Countries that rely so heavily on tourism tend to have higher public debt ratios, but the World Bank says the island nation is particularly vulnerable to rising fuel costs because its economy is not diversified.

US investment bank JPMorgan said the vacation destination was at risk of defaulting on its debt by the end of 2023.

Bangladesh

Inflation hit an 8-year high in May in Bangladesh, reaching 7.42%.

With supplies dwindling, the government moved quickly to curb non-essential imports, easing rules to attract remittances from millions of migrants living abroad and cutting overseas travel by officials.

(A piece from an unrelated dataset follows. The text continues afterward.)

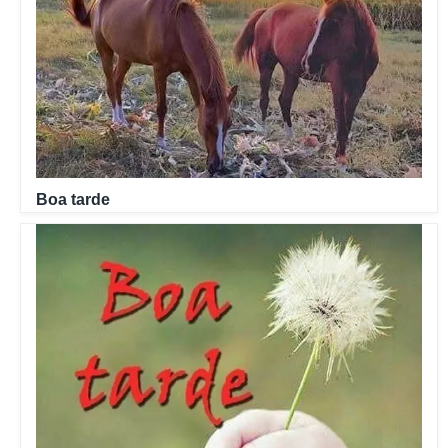
Boa tarde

“For economies with current account deficits – such as Bangladesh, Pakistan and Sri Lanka – governments face serious headwinds to increase subsidies. Pakistan and Sri Lanka have turned to the IMF and other governments for financial assistance,” Kim Eng Tan, sovereign analyst at S&P Global Ratings, told the BBC.

“Bangladesh had to reprioritize public spending and impose restrictions on consumption activities,” he said.

Rising food and energy prices threaten the pandemic-ridden global economy. Today, developing countries that have borrowed heavily for years are finding that their shaky foundations make them particularly vulnerable to global shock waves, Tewari writes.